The Queensland and South Australian governments will adopt a groundbreaking program aimed at getting children off the couch and into nature after its success in WA.

Nature Play WA was launched in 2010 to encourage children to get outside and experience unstructured play away from computers and televisions.

About 125,000 children - more than half of all primary school students in WA - have since signed up to the Nature Play Passport program, which sets outdoor tasks to complete.

The South Australian Government will this week launch its own initiative and Queensland's program is expected to be up and running in weeks.

Nature Play SA interim chairman Allan Holmes said the WA initiative was being used as a model for other States because it was well regarded.

"There is a worldwide interest in what is referred to as a nature deficiency syndrome where kids are losing touch with the natural world," he said.

Nature Play WA will share its information and branding with the new organisations, allowing them to support each other and build the movement together.

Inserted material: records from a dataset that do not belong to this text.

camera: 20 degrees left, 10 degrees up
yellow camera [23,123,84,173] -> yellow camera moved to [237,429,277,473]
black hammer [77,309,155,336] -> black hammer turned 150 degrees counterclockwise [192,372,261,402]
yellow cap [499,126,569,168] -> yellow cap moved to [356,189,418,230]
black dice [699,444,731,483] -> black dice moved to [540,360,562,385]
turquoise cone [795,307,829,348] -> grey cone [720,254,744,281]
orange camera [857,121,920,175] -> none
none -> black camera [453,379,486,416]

The role of the organisations will be to spread the nature play message and increase access to resources and programs.

Nature Play WA chief executive Griffin Longley said one of the big challenges they were facing was changing people's views of "good parenting".

"People now have these long lists of what they think they need to do for their kids and that involves tap classes, learning Mandarin and sports," he said.

"They need to recognise that one of the best things they can do is just to let their kid play."

A study by University of WA School of Population Health assistant professor Karen Martin in 2011 found contact with nature benefited the health, learning and development of children.

According to the research, nature play could potentially improve things such as motor skills, personality development, attitude and mental health.

Dr Martin said Nature Play was a forward-thinking initiative that could have a huge positive impact on the health and wellbeing of children.